The first edition of the book features photographs by Crane's friend, the photographer Walker Evans.
==Contents==

''The Bridge'' comprises 15 lyric poems of varying length and scope. In style, it mixes near-Pindaric declamatory metre, free verse, sprung metre, Elizabethan diction and demotic language at various points between alternating stanzas and often in the same stanzas. In terms of its acoustical coherence, it requires its reader, novelly, to follow both end-paused and non end-paused enjambments in a style Crane intended to be redolent of the flow of the Jazz or Classical music he tended to listen to when he wrote. Though the poem follows a thematic progress, it freely juggles various points in time. -The University of Illinois' Modern American Poetry site analyses the symbolic meaning of "the bridge" as a central image throughout the book:
When Crane positions himself under the shadows of the bridge, he is, in one sense, simply the poet of the romantic tradition, the observer who stands aside the better to see; but he is, in another sense, the gay male cruising in an area notorious for its casual sex. Even the bridge itself, the Brooklyn Bridge that is the central object of the poem, was strongly identified in Crane’s own mind with (lover ) Emil Opffer, to whom Voyages was dedicated. The appearance of the bridge secretly encrypts a highly personal memory and a specific presence in the text. Crane’s "epic of America" gets underway as a personal quest, as a poem divided against itself, in devotion to an urban setting that encourages social diversity, with secret inscriptions that retain their meanings to which only a privileged few are accessible.〔Modern American Poetry Site ()〕

"Proem: To Brooklyn Bridge" is the short lyrical ode to the Brooklyn Bridge and New York City which opens the sequence and serves as an introduction (and New York City's urban landscape remains a dominant presence throughout the book).
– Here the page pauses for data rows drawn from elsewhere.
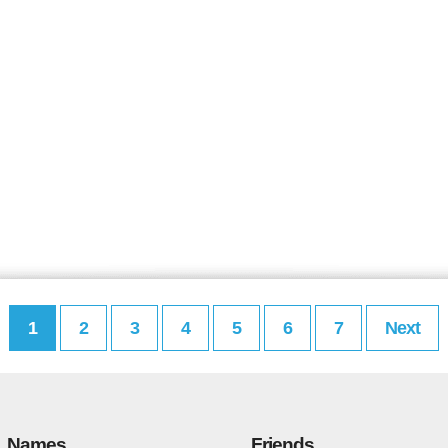
1
2
3
4
5
6
7
Next
Names
Friends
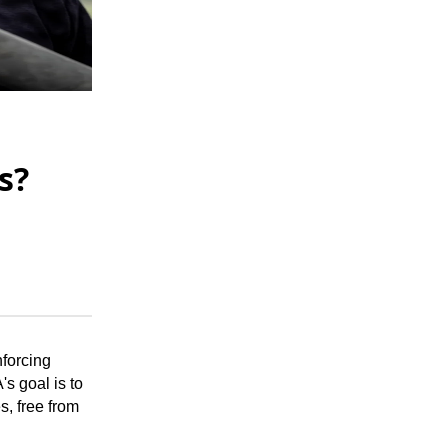
d
s?
nforcing
s goal is to
s, free from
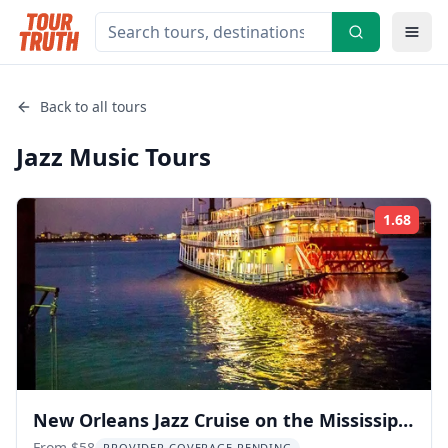
Back to all tours
Jazz Music
Tours
1.68
Rati
New Orleans Jazz Cruise on the Mississippi
From $58
PROVIDER COVERAGE PENDING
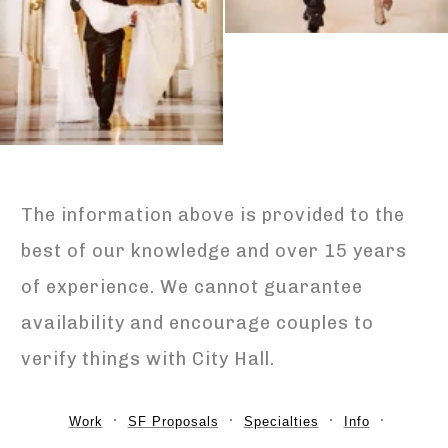
The information above is provided to the
best of our knowledge and over 15 years
of experience. We cannot guarantee
availability and encourage couples to
verify things with City Hall.
Work
SF Proposals
Specialties
Info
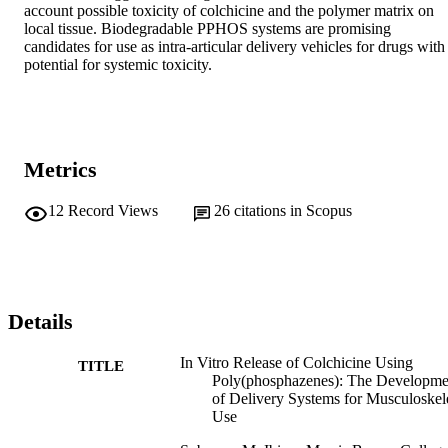
account possible toxicity of colchicine and the polymer matrix on 
local tissue. Biodegradable PPHOS systems are promising 
candidates for use as intra-articular delivery vehicles for drugs with 
potential for systemic toxicity.
Metrics
12
Record Views
26
citations in Scopus
Details
In Vitro Release of Colchicine Using
TITLE
Poly(phosphazenes): The Developme
of Delivery Systems for Musculoskel
Use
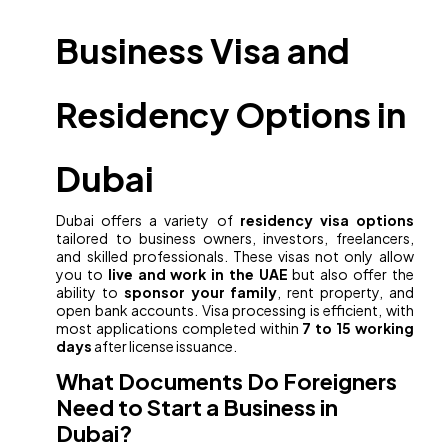
Business Visa and
Residency Options in
Dubai
Dubai offers a variety of
residency visa options
tailored to business owners, investors, freelancers,
and skilled professionals. These visas not only allow
you to
live and work in the UAE
but also offer the
ability to
sponsor your family
, rent property, and
open bank accounts. Visa processing is efficient, with
most applications completed within
7 to 15 working
days
after license issuance.
What Documents Do Foreigners
Need to Start a Business in
Dubai?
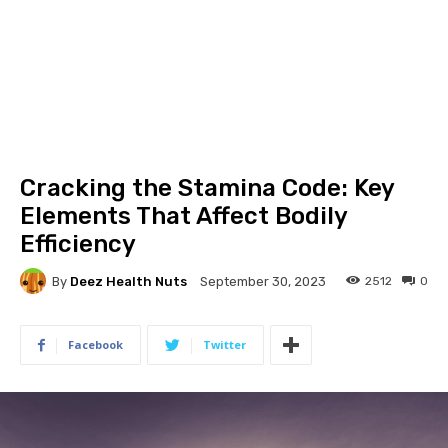
Cracking the Stamina Code: Key
Elements That Affect Bodily
Efficiency
By
Deez Health Nuts
2512
0
September 30, 2023
Facebook
Twitter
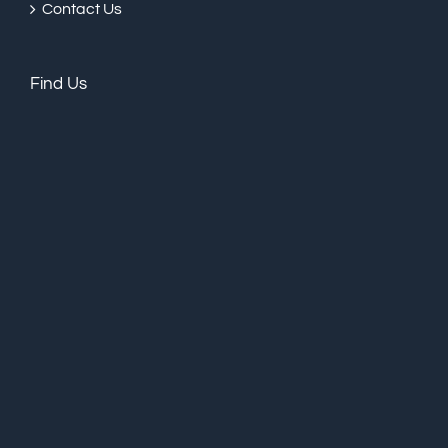
Contact Us
Find Us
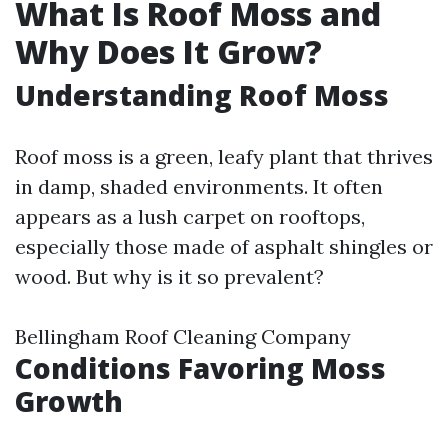
What Is Roof Moss and
Why Does It Grow?
Understanding Roof Moss
Roof moss is a green, leafy plant that thrives
in damp, shaded environments. It often
appears as a lush carpet on rooftops,
especially those made of asphalt shingles or
wood. But why is it so prevalent?
Bellingham Roof Cleaning Company
Conditions Favoring Moss
Growth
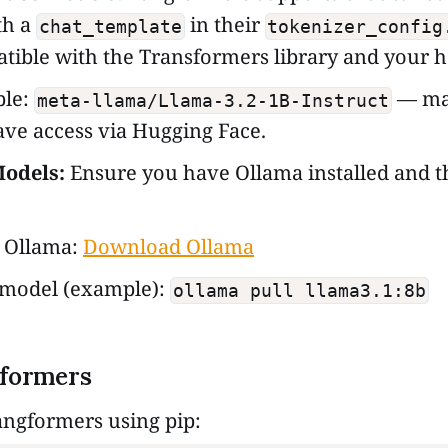
th a
in their
chat_template
tokenizer_config
tible with the Transformers library and your 
le:
— ma
meta-llama/Llama-3.2-1B-Instruct
ve access via Hugging Face.
odels:
Ensure you have Ollama installed and 
l Ollama:
Download Ollama
 model (example):
ollama pull llama3.1:8b
gformers
 Langformers using pip:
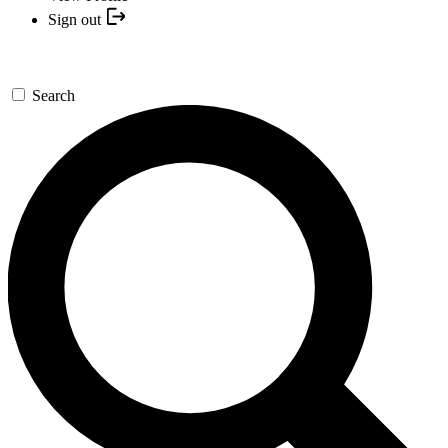
Sign out
Search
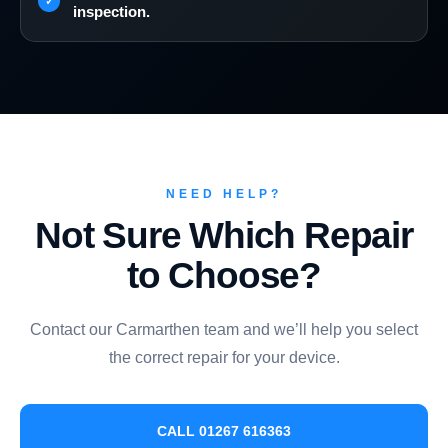
inspection.
NEED HELP?
Not Sure Which Repair
to Choose?
Contact our Carmarthen team and we’ll help you select
the correct repair for your device.
CALL 01267 616363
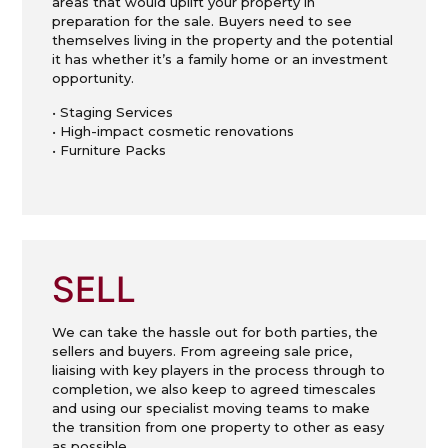
areas that would uplift your property in
preparation for the sale. Buyers need to see
themselves living in the property and the potential
it has whether it’s a family home or an investment
opportunity.
• Staging Services
• High-impact cosmetic renovations
• Furniture Packs
SELL
We can take the hassle out for both parties, the
sellers and buyers. From agreeing sale price,
liaising with key players in the process through to
completion, we also keep to agreed timescales
and using our specialist moving teams to make
the transition from one property to other as easy
as possible.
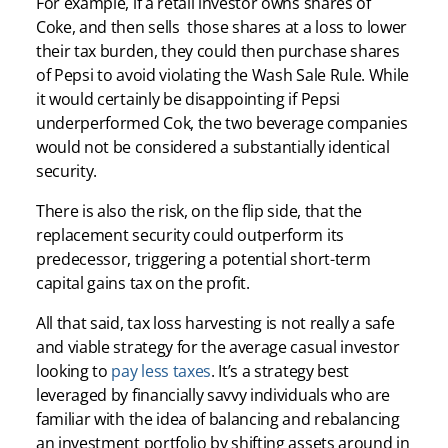
For example, if a retail investor owns shares of
Coke, and then sells those shares at a loss to lower
their tax burden, they could then purchase shares
of Pepsi to avoid violating the Wash Sale Rule. While
it would certainly be disappointing if Pepsi
underperformed Cok, the two beverage companies
would not be considered a substantially identical
security.
There is also the risk, on the flip side, that the
replacement security could outperform its
predecessor, triggering a potential short-term
capital gains tax on the profit.
All that said, tax loss harvesting is not really a safe
and viable strategy for the average casual investor
looking to
pay less taxes
. It’s a strategy best
leveraged by financially savvy individuals who are
familiar with the idea of balancing and rebalancing
an investment portfolio by shifting assets around in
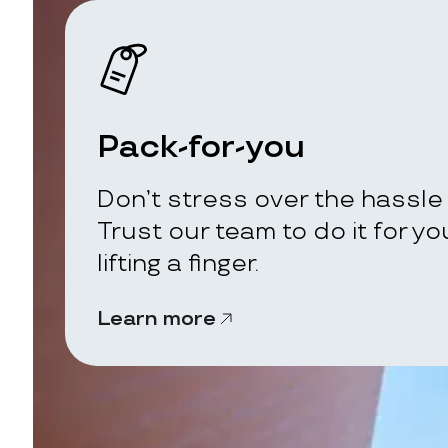
Pack-for-you
Don’t stress over the hassle 
Trust our team to do it for y
lifting a finger.
Learn more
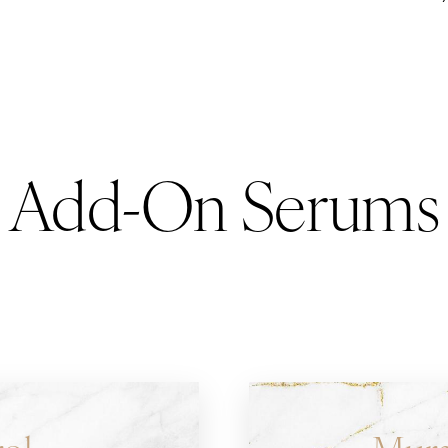
Add-On Serums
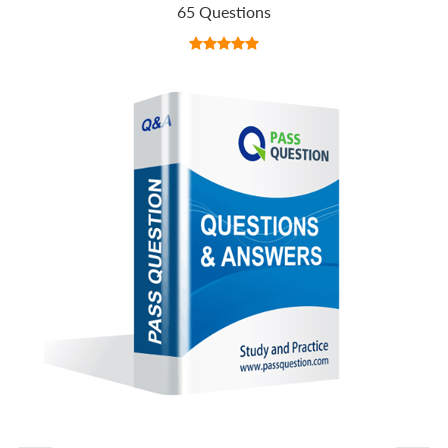
65 Questions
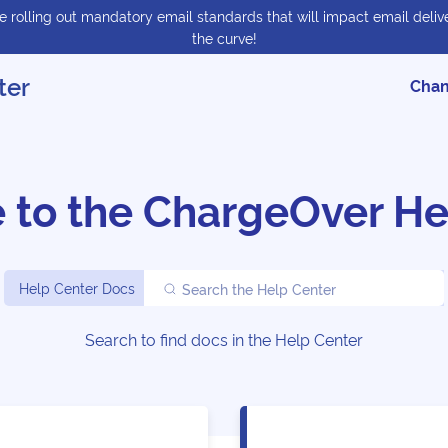
 rolling out mandatory email standards that will impact email delive
the curve!
ter
Chan
 to the
ChargeOver He
Help Center Docs
Search the Help Center
Search to find docs in the Help Center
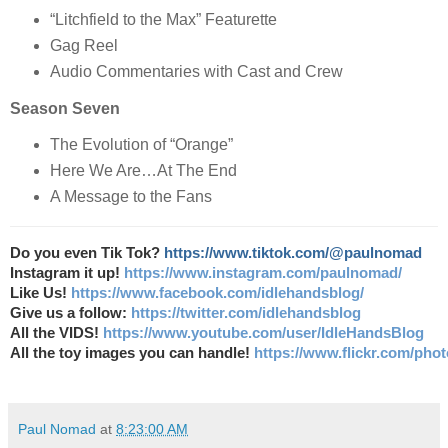
“Litchfield to the Max” Featurette
Gag Reel
Audio Commentaries with Cast and Crew
Season Seven
The Evolution of “Orange”
Here We Are…At The End
A Message to the Fans
Do you even Tik Tok?
https://www.tiktok.com/@paulnomad
Instagram it up!
https://www.instagram.com/paulnomad/
Like Us!
https://www.facebook.com/idlehandsblog/
Give us a follow:
https://twitter.com/idlehandsblog
All the VIDS!
https://www.youtube.com/user/IdleHandsBlog
All the toy images you can handle!
https://www.flickr.com/ph
Paul Nomad
at
8:23:00 AM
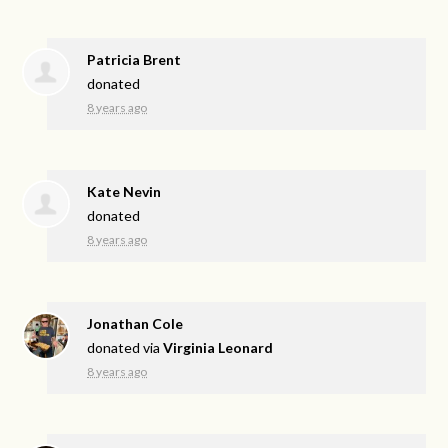
Patricia Brent
donated
8 years ago
Kate Nevin
donated
8 years ago
Jonathan Cole
donated via
Virginia Leonard
8 years ago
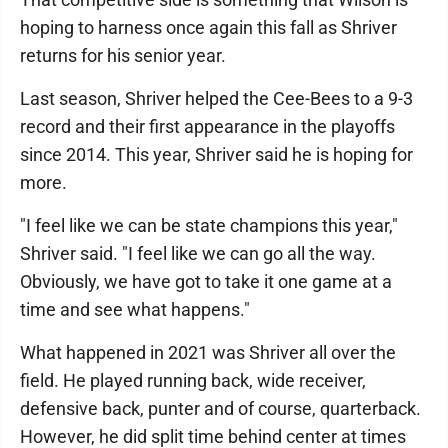
hoping to harness once again this fall as Shriver
returns for his senior year.
Last season, Shriver helped the Cee-Bees to a 9-3
record and their first appearance in the playoffs
since 2014. This year, Shriver said he is hoping for
more.
"I feel like we can be state champions this year,"
Shriver said. "I feel like we can go all the way.
Obviously, we have got to take it one game at a
time and see what happens."
What happened in 2021 was Shriver all over the
field. He played running back, wide receiver,
defensive back, punter and of course, quarterback.
However, he did split time behind center at times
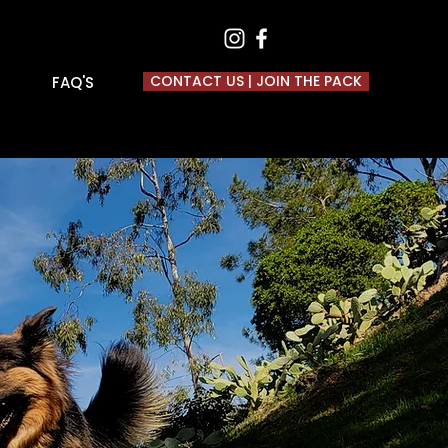
CONTACT US | JOIN THE PACK
FAQ'S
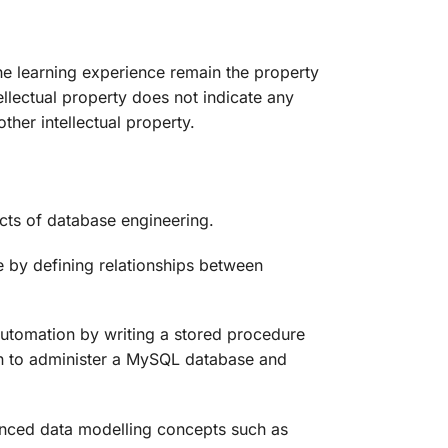
the learning experience remain the property
tellectual property does not indicate any
her intellectual property.
ects of database engineering.
e by defining relationships between
automation by writing a stored procedure
ion to administer a MySQL database and
vanced data modelling concepts such as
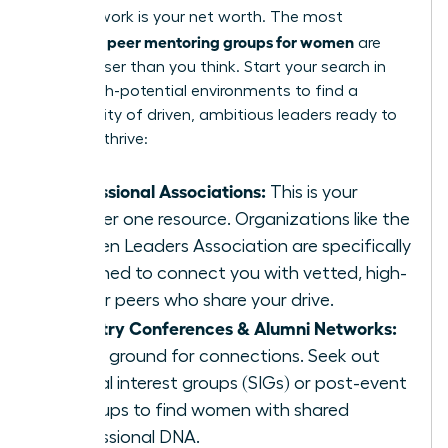
Your network is your net worth. The most
peer mentoring groups for women
powerful
are
often closer than you think. Start your search in
these high-potential environments to find a
community of driven, ambitious leaders ready to
help you thrive:
Professional Associations:
This is your
number one resource. Organizations like the
Women Leaders Association are specifically
designed to connect you with vetted, high-
caliber peers who share your drive.
Industry Conferences & Alumni Networks:
Fertile ground for connections. Seek out
special interest groups (SIGs) or post-event
meetups to find women with shared
professional DNA.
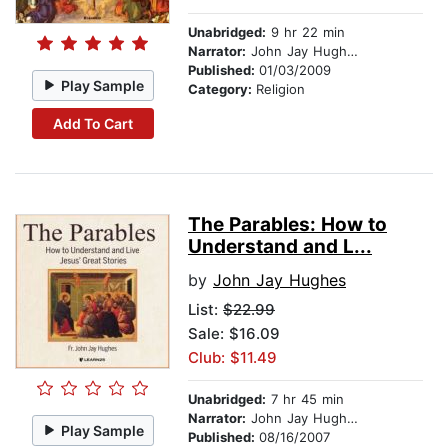
Unabridged:
9 hr 22 min
Narrator:
John Jay Hughes
Published:
01/03/2009
Play Sample
Category:
Religion
Add To Cart
The Parables: How to
Understand and L...
by
John Jay Hughes
List:
$22.99
Sale: $16.09
Club: $11.49
Unabridged:
7 hr 45 min
Narrator:
John Jay Hughes
Play Sample
Published:
08/16/2007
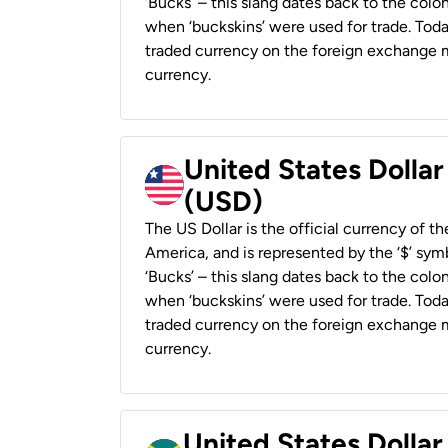
‘Bucks’ – this slang dates back to the colon
when ‘buckskins’ were used for trade. Tod
traded currency on the foreign exchange ma
currency.
United States Dollar
(USD)
The US Dollar is the official currency of t
America, and is represented by the ‘$’ symb
‘Bucks’ – this slang dates back to the colon
when ‘buckskins’ were used for trade. Tod
traded currency on the foreign exchange ma
currency.
United States Dollar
After beginning with this ode, "Ave Maria" begins the first longer sequence labeled Roman numeral I which describes Columbus' accidental voyage to the Americas. The title of the piece is based upon the fact that Columbus attributed his crew's survival across the Atlantic Ocean to "the intercession of the Virgin Mary." 〔Ellmann, Richard and Robert O'Clair, eds. ''The Norton Anthology of Modern Poetry'', 2nd Edition. New York: Norton, 1988.〕 The second major section of the poem, "Powhatan's Daughter," is divided into five parts, and one well-known part, entitled "The River," follows a group of vagabonds, in the 20th century, who are traveling west through America via train. In "The River," Crane incorporates advertisements and references Minstrel shows. He claimed in a letter that "the rhythm (this section ) is jazz."〔 The section also includes the story of Pocahontas (who was "Powhatan's Daughter") and a section on the fictional character Rip Van Winkle.
Other major sections of the poem include "Cape Hateras" (the longest individual section of the poem), "Quaker Hill," "The Tunnel," and "Atlantis," the rapturous final section that returns the poem's focus back to the Brooklyn Bridge, and which was actually the first part of the overall poem finished despite its reservation for the end.